발췌문
# 자연어를 처리할 수 있도록 실제 파싱 객체를 만들기 

In [1]:
from spacy.en import English
parser = English()


In [12]:
parser

<spacy.en.English at 0x1070af5f8>

In [11]:
import spacy

nlp = spacy.load('en')

In [13]:
nlp

<spacy.en.English at 0x10f9ea860>

## 테스트 할 문장


In [None]:
# Test Data
multiSentence = "There is an art, it says, or rather, a knack to flying." \
                 "The knack lies in learning how to throw yourself at the ground and miss." \
                 "In the beginning the Universe was created. This has made a lot of people "\
                 "very angry and been widely regarded as a bad move."

In [2]:
print(multiSentence)

There is an art, it says, or rather, a knack to flying.The knack lies in learning how to throw yourself at the ground and miss.In the beginning the Universe was created. This has made a lot of people very angry and been widely regarded as a bad move.


## Doc 클래스의 인스턴스 만들기 

In [3]:
parsedData = parser(multiSentence)

In [9]:
type(parsedData)

spacy.tokens.doc.Doc

In [14]:
nlp_doc = nlp.tokenizer(multiSentence)

In [15]:
type(nlp_doc)

spacy.tokens.doc.Doc

In [17]:
nlp_nlp = nlp(multiSentence)

In [18]:
type(nlp_nlp)

spacy.tokens.doc.Doc

In [20]:
from spacy.tokens.doc import Doc

doc_doc = Doc(nlp.vocab,multiSentence)

In [21]:
type(doc_doc)

spacy.tokens.doc.Doc

## Doc 클래스 내의 속성과 메소드 알아보기


In [7]:
for i in dir(parsedData) :
    if not i.startswith("_") :
        print(i)

count_by
doc
ents
from_array
from_bytes
has_vector
is_parsed
is_tagged
mem
merge
noun_chunks
noun_chunks_iterator
print_tree
read_bytes
sentiment
sents
similarity
string
tensor
text
text_with_ws
to_array
to_bytes
user_data
user_hooks
user_span_hooks
user_token_hooks
vector
vector_norm
vocab


In [4]:
for i, token in enumerate(parsedData):
    print("original:", token.orth, token.orth_)
    print("lowercased:", token.lower, token.lower_)
    print("lemma:", token.lemma, token.lemma_)
    print("shape:", token.shape, token.shape_)
    print("prefix:", token.prefix, token.prefix_)
    print("suffix:", token.suffix, token.suffix_)
    print("log probability:", token.prob)
    print("Brown cluster id:", token.cluster)
    print("----------------------------------------")

해야 할 일
**1.** spaCy 예제에서 "## 테스트 할 문장"로 시작해 "people very angry and been widely regarded as a bad move."까지 이어지는 부분을 그대로 옮겨 적으세요.
**2.** spaCy 예제에서 "for i, token in enumerate(parsedData):"로 시작하는 코드 단락을 주요 내용을 살려 목록으로 간추려 다시 쓰세요.
**3.** spaCy 예제가 끝난 지점부터 이어질 내용을 써서 예제를 계속하세요.

항목
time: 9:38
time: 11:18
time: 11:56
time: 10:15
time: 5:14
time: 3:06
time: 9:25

* * *

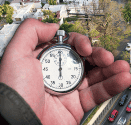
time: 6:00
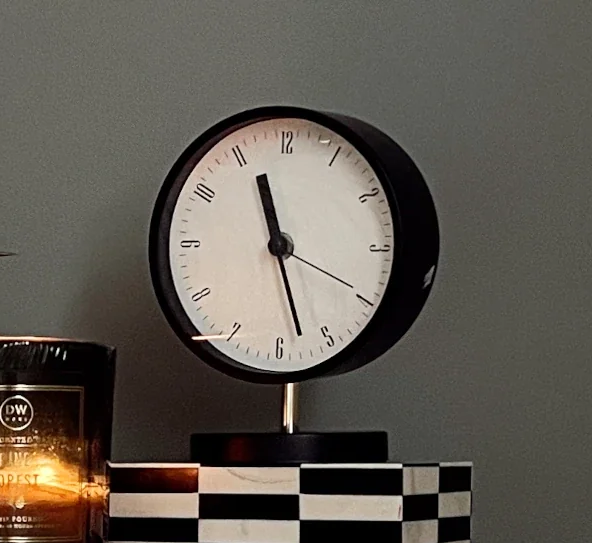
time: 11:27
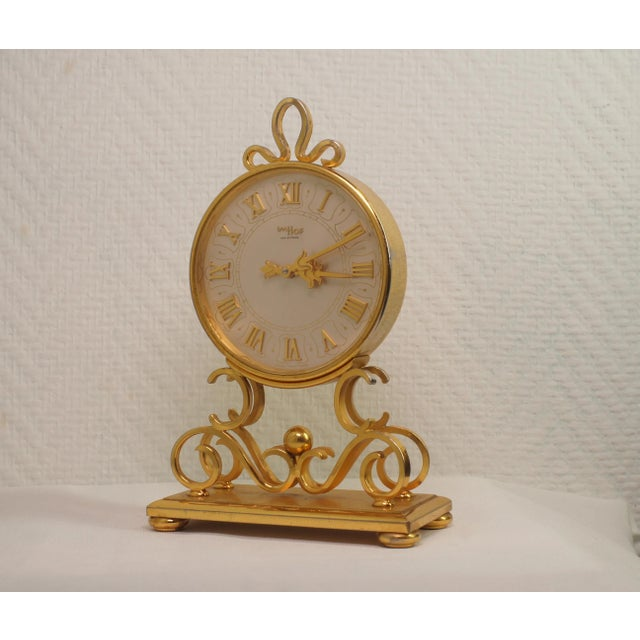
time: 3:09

과제 답안
**1.**
## 테스트 할 문장


In [None]:
# Test Data
multiSentence = "There is an art, it says, or rather, a knack to flying." \
                 "The knack lies in learning how to throw yourself at the ground and miss." \
                 "In the beginning the Universe was created. This has made a lot of people "\
                 "very angry and been widely regarded as a bad move."

In [2]:
print(multiSentence)

There is an art, it says, or rather, a knack to flying.The knack lies in learning how to throw yourself at the ground and miss.In the beginning the Universe was created. This has made a lot of people very angry and been widely regarded as a bad move.

**2.**
parsedData의 각 토큰마다 다음 값을 출력하고 구분선을 찍는다.
- original: token.orth, token.orth_
- lowercased: token.lower, token.lower_
- lemma: token.lemma, token.lemma_
- shape: token.shape, token.shape_
- prefix: token.prefix, token.prefix_
- suffix: token.suffix, token.suffix_
- log probability: token.prob
- Brown cluster id: token.cluster

**3.**
    if i > 1:
        break

original: 769 There
lowercased: 608 there
lemma: 608 there
shape: 684 Xxxxx
prefix: 568 T
suffix: 609 ere
log probability: -7.277902603149414
Brown cluster id: 1918
----------------------------------------
original: 513 is
lowercased: 513 is
lemma: 536 be
shape: 505 xx
prefix: 509 i
suffix: 513 is
log probability: -4.3297648429870605
Brown cluster id: 762
----------------------------------------
original: 591 an
lowercased: 591 an
lemma: 591 an
shape: 505 xx
prefix: 506 a
suffix: 591 an
log probability: -5.953293800354004
Brown cluster id: 3
----------------------------------------


## 문장을 확인해 보기 


In [22]:
sents = []
# the "sents" property returns spans
# spans have indices into the original string
# where each index value represents a token
for span in parsedData.sents:
    # go from the start to the end of each span, returning each token in the sentence
    # combine each token using join()
    sent = ''.join(parsedData[i].string for i in range(span.start, span.end)).strip()
    sents.append(sent)

for sentence in sents:
    print(sentence)

There is an art, it says, or rather, a knack to flying.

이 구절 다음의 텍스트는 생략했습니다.